• YOUR TASK: Number of lines with "pinky" in the listing: report it, and nothing else.

• RECORDS TO PROCESS:
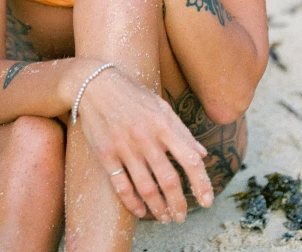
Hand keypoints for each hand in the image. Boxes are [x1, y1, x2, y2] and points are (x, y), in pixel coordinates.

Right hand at [77, 68, 213, 221]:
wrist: (94, 83)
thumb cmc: (132, 94)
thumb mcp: (161, 105)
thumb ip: (182, 131)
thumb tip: (202, 154)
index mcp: (163, 124)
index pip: (190, 159)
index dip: (201, 183)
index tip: (207, 200)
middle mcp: (145, 137)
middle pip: (168, 180)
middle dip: (179, 203)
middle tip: (182, 216)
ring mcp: (124, 146)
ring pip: (146, 187)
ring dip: (158, 208)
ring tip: (165, 217)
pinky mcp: (106, 153)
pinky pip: (121, 186)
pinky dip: (132, 203)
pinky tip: (141, 210)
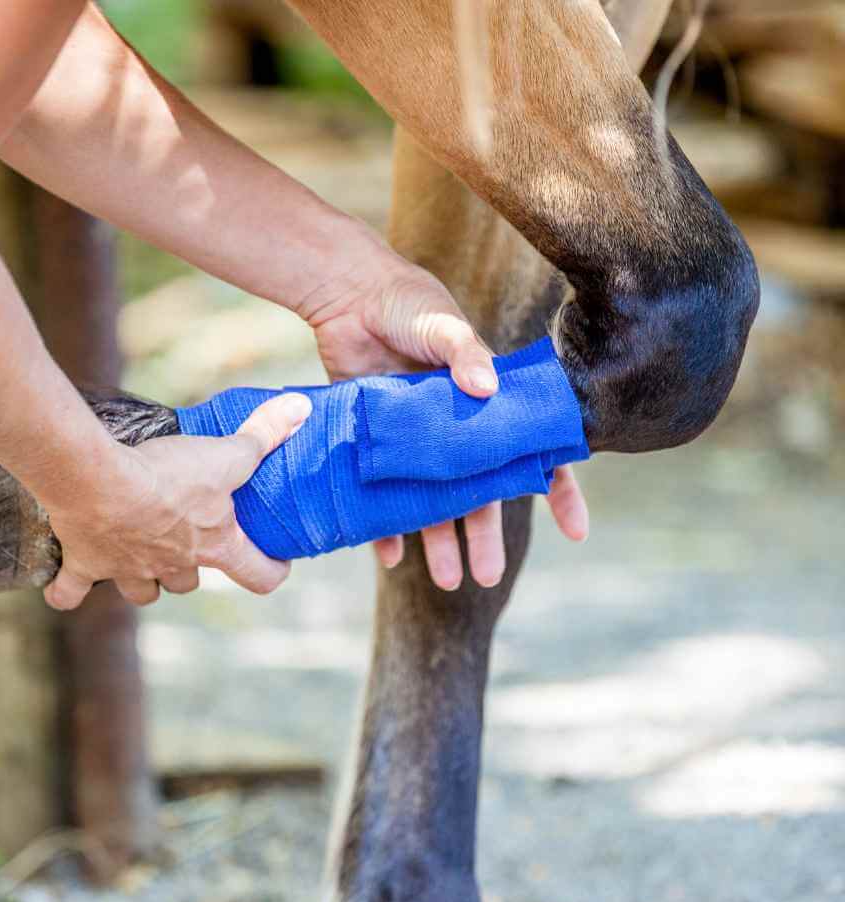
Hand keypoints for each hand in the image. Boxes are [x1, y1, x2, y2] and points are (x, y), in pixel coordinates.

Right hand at [41, 393, 312, 609]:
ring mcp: (129, 571)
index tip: (276, 564)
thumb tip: (302, 409)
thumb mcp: (225, 453)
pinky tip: (65, 588)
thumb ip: (263, 435)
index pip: (258, 576)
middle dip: (191, 568)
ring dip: (143, 580)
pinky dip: (68, 591)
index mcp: (214, 546)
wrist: (99, 482)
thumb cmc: (168, 474)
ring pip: (142, 591)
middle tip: (187, 543)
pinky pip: (72, 591)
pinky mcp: (86, 564)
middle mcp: (174, 567)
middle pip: (189, 583)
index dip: (271, 571)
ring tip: (138, 557)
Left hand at [302, 246, 587, 588]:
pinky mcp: (379, 446)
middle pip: (481, 493)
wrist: (348, 298)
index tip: (575, 530)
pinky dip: (386, 527)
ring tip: (446, 582)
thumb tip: (488, 390)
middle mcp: (457, 431)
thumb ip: (464, 353)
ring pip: (435, 504)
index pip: (533, 451)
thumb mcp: (442, 324)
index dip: (557, 490)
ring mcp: (418, 443)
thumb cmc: (408, 304)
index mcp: (487, 405)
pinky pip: (385, 496)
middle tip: (489, 576)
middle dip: (487, 536)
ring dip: (441, 542)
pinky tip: (390, 557)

• ANSWER TO THIS TASK: 12